---------- Information shown
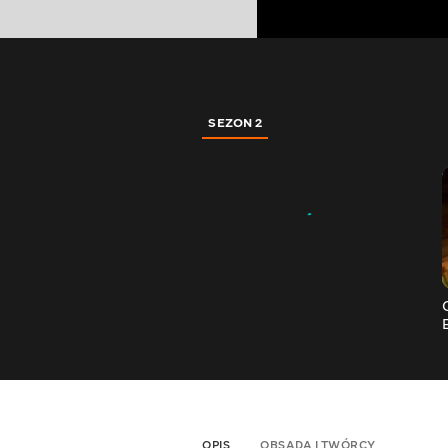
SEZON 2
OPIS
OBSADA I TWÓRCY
--------------------
---------- Information shown
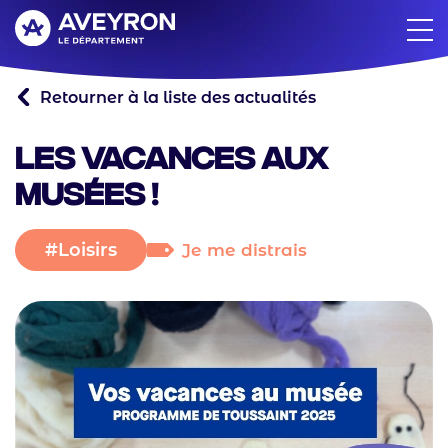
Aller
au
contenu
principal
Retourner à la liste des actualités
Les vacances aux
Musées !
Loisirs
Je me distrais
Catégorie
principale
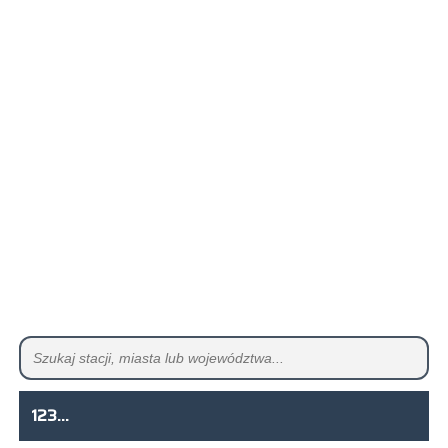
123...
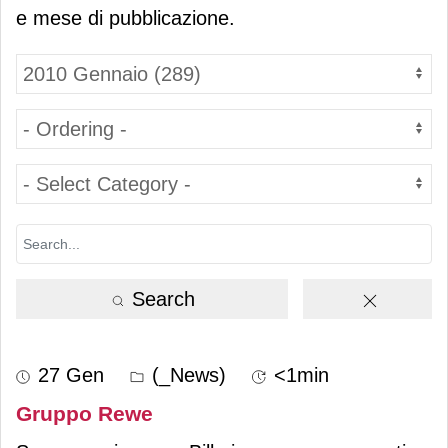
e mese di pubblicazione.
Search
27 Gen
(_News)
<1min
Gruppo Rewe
--------------------
§ **Exercise directions**:
Here the job is to copy the listing above word for word, starting at the line with "Les vacances aux" and ending at the line with "Gruppo Rewe", and to leave out the pictures.

§ **Solution for this task**:
Les vacances aux
Musées !
Loisirs
Je me distrais
Catégorie
principale
123...
e mese di pubblicazione.
Search
27 Gen
(_News)
<1min
Gruppo Rewe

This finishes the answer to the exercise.